解答例
第1 設問1 (以下、民事訴訟法は法名略。)
1 本件訴状の送達が無効であるところ、再審の訴えが認められないか。
2 まず、訴状送達の不適法が338条1項3号の再審事由にあたるか。
(1) 有効に訴状の送達がされずに被告とされた者が訴訟に関与する機会が与えられないまま判決がされた場合と、当事者の代理人として訴訟行為をした者に代理権の欠缺があった場合とを別異に扱う理由はないため、338条1項3号の事由があると考える。
(2) 本件で訴状の送達が有効か検討する。本件では、補充送達(106条1項)がなされているところ、要件を充足するか。
ア まず、受領者BはXの子であり、X方の「同居者」にあたる。
イ 次に、Bは当時7歳9か月であるが、「相当のわきまえのあるもの」にあたるかが問題となる。

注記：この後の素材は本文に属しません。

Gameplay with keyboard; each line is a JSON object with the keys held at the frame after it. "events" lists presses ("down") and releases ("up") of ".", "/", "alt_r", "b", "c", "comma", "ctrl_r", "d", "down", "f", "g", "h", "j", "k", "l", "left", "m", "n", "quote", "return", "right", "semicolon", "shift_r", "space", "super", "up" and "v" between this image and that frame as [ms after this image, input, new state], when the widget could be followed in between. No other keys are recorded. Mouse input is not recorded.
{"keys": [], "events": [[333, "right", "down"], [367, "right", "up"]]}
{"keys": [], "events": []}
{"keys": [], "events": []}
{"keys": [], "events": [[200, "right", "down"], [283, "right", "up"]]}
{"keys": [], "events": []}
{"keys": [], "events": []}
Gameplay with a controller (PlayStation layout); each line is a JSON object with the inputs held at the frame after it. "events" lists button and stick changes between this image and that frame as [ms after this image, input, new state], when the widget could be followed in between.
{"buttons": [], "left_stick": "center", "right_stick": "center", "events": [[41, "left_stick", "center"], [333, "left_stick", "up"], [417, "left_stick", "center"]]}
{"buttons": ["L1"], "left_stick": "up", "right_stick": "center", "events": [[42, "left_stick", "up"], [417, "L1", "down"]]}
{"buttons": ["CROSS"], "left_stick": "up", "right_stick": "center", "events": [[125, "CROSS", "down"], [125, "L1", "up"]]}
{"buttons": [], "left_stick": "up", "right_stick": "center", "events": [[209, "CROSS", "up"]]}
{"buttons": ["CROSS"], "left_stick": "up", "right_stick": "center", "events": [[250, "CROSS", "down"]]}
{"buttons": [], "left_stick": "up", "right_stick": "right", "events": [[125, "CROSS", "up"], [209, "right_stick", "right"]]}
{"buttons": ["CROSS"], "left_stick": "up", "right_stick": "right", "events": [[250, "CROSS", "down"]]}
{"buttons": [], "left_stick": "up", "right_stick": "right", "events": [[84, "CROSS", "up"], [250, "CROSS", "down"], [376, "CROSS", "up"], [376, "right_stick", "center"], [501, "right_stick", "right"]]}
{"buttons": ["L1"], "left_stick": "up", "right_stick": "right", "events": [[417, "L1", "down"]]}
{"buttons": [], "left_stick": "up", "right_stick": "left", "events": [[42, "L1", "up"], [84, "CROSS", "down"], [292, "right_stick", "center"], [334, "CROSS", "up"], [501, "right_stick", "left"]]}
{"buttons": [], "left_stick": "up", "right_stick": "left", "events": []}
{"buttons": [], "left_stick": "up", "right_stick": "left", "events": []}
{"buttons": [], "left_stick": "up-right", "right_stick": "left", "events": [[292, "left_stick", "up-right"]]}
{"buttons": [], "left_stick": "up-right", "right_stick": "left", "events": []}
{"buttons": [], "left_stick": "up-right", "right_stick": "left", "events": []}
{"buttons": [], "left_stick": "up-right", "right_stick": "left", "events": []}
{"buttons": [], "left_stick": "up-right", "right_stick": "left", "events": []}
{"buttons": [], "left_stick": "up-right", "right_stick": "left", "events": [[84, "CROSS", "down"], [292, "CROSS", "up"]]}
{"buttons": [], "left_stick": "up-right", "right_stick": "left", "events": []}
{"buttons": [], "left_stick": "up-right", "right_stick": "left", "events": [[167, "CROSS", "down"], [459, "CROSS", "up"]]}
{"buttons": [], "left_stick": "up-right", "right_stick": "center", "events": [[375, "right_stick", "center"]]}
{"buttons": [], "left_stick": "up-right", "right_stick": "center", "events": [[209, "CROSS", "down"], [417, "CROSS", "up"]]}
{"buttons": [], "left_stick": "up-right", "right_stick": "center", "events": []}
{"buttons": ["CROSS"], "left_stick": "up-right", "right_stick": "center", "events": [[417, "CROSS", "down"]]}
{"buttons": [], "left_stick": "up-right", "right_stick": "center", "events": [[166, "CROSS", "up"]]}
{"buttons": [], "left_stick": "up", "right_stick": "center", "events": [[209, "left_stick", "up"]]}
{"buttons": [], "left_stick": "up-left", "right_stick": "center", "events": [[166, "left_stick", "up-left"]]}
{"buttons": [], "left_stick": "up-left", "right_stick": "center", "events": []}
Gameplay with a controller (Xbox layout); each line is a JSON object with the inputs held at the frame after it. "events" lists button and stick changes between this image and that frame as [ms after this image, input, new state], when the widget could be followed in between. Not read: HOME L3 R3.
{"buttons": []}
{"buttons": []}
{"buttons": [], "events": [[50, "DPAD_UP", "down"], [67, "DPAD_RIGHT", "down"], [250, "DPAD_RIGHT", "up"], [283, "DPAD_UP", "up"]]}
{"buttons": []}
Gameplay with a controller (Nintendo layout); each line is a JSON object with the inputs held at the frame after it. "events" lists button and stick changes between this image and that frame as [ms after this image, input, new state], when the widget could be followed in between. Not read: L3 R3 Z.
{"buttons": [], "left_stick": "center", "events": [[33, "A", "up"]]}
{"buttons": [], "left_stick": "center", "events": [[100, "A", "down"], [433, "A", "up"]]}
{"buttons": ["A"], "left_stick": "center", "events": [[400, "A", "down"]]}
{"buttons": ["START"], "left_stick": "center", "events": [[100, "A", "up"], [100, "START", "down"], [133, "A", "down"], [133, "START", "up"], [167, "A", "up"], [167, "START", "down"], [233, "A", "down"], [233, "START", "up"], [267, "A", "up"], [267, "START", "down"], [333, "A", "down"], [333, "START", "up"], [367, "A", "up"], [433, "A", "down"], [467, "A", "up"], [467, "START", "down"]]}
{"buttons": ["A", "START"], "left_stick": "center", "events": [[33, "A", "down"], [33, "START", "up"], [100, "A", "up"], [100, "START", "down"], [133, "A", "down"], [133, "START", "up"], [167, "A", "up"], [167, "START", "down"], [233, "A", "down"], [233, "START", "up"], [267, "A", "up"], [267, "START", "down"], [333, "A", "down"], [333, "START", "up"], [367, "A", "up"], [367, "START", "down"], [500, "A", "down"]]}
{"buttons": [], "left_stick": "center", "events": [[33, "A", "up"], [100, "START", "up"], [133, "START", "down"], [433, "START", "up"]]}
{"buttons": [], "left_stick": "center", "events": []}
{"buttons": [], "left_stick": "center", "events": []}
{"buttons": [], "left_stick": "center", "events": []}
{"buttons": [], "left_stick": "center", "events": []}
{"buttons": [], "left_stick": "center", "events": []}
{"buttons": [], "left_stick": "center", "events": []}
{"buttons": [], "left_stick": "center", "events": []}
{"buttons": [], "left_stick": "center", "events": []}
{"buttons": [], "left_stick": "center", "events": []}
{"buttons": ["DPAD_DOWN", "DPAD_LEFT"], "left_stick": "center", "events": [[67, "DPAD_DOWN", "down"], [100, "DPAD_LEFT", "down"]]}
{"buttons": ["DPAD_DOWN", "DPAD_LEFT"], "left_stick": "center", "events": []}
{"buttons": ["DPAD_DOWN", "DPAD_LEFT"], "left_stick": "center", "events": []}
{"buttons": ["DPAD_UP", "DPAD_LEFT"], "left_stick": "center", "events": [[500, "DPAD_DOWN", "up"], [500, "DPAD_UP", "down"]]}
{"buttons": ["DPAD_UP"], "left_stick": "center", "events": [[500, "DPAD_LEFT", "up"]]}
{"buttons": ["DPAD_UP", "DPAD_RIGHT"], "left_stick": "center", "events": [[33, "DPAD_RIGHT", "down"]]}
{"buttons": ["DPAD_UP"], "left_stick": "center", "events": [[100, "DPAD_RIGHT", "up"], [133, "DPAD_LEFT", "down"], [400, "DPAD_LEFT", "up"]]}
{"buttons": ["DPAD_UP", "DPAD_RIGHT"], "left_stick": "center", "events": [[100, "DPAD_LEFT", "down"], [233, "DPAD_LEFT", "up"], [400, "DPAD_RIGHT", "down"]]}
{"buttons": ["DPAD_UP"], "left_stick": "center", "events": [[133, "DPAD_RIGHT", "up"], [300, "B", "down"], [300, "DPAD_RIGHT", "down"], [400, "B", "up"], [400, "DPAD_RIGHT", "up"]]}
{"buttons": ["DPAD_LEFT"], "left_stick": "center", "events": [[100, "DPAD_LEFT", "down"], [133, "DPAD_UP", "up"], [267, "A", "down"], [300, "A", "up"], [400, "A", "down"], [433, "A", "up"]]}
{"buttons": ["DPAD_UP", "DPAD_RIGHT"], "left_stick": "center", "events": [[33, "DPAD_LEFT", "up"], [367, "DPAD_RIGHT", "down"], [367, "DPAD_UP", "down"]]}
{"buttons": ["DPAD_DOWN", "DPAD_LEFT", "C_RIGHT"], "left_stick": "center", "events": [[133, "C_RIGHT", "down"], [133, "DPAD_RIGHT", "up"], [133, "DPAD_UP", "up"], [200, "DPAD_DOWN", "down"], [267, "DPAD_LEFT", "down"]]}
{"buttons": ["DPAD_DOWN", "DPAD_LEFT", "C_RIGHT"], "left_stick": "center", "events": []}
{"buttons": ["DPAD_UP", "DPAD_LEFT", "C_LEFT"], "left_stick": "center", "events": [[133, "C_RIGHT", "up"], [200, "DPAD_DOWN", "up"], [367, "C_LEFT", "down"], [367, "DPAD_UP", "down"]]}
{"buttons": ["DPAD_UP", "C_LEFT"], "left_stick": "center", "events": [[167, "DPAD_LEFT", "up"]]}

(ア)「相当のわきまえのあるもの」とは、送達の趣旨を理解して交付を受けた書類を受送達者に交付することを期待することができる程度の能力を有する者[1]をいう。
(イ) 本件では、Bは当時7歳9か月の児童であるところ、送達の趣旨を理解できるとはいえない。
(ウ) したがって、Bは「相当のわきまえのあるもの」にあたらない。
(3) よって、本件補充送達は無効である。
3 次に、判決正本の送達はBになされているところ、かかる送達が無効であるとすれば、控訴期間が進行しない以上判決が確定せず再審はあり得ないし、有効であるとすれば、再審事由を知りながら控訴によって主張しなかったとなるのであるから、補充性(3381項但し書)を充たさず再審が認められないのではないか。
(1) Bに対する補充送達が有効か。補充送達(106条1項)の要件を充足するか。
ア AはXの妻であり、X方の「同居者」にあたる。また、Aは「相当のわきまえのあるもの」である。
イ そうだとしても、本件訴訟はAがXのクレジットカードを無断で利用したことにもとづくものであり、AはXと事実上の利害関係を有する。このような事実上の利害関係を有する者に対する送達が有効であるかが問題となるが、106条1項所定の要件を充たす者に書類を交付すれば、送達の効力が生じるものとされている以上、事実上の利害関係があるか否かは送達の効力に影響を及ぼさないと考える[2]。
ウ したがって、本件送達は有効である。
(2) そうだとすれば、再審の補充性(338条1項但し書)を充たさないのではないか。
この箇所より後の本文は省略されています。